Неожиданный вопрос, но он сразу ответил:
- Нет.
- А другие родственники? Кто-то же у тебя должен быть.
- Увы, никого.
- Ну, а на работе наверняка в курсе, что ты пропал?
- Недавно я сменил работодателя и нового пока не нашёл. Так что вряд ли меня кто-нибудь ждёт.
Халид тяжело вздохнул.
- Ну, не может же быть так, что ты никому не нужен.

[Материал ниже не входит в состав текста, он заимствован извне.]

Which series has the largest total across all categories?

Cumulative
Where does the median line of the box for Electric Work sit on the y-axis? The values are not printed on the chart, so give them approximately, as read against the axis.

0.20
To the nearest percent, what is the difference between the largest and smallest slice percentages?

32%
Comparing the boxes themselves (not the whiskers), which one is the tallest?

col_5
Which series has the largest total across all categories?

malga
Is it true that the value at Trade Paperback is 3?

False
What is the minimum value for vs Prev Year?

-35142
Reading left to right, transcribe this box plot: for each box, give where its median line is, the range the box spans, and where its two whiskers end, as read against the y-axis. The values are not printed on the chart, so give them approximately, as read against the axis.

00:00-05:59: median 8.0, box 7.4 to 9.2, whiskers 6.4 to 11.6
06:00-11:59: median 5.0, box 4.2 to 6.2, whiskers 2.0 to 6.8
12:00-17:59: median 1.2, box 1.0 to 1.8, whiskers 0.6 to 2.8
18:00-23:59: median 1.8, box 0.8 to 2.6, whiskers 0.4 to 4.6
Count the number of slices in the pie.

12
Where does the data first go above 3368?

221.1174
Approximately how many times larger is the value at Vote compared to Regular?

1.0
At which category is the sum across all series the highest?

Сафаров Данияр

Вообще-то была Семпрония и ещё сотни вкладчиков, но вряд ли они чем-нибудь помогут, так как прекрасно знают, что Сарваш всегда сам вытаскивает себя из передряг, это лишь вопрос времени. Но если к его освобождению опять как в 1945 году не подключится Фортвудс, уповать придётся только на Наду. А её, почему-то сегодня здесь нет.
- Я так понимаю, переговоры с Сохнутом провалились?
Халид кивнул:
- Срок вышел, а они ничего не сделали. Нельзя верить израильтянам на слово.
- Рад, что вы, наконец, это поняли. А ведь я предупреждал.
Халид недовольно посмотрел на Сарваша, но ничего не сказал.
- Если это вопрос денег, - продолжил Сарваш, - я могу предложить выкуп за свою свободу. Сколько вы хотите?
- Да не нужны нам деньги. Твоё похищение, это политическая акция. Если бы кто-нибудь из твоих близких пришёл к израильскому посольству и перед телекамерами заявил, как бесчеловечно сионистское государство, раз готово допустить убийство, лишь не выпускать из своих тюрем тринадцать палестинцев... да хотя бы одного. Если бы мир увидел, как жесток Израиль...
- Я так понимаю, моё убийство будет для вас единственно возможным выходом из сложившейся ситуации, ведь так? Покажете Израилю серьёзность своих намерений, наглядно продемонстрируете спонсорам сионистских организаций, что будет с ними, если они продолжат делиться деньгами с Израилем?
- Так это ты предлагаешь мне убить тебя? - поразился Халид.
- Что поделать, - пожал плечами Сарваш, - я не боюсь смерти. Я слышал, как в позапрошлом году ваш фронт неудачно покусился в Лондоне на директора "Маркс и Спенсер". Вот он действительно сионист и спонсор всевозможных сионистских организаций. Но вы оставили его жить. А меня, кажется, такая удача не постигнет. Жаль, ведь я ни в чём перед вами не виноват.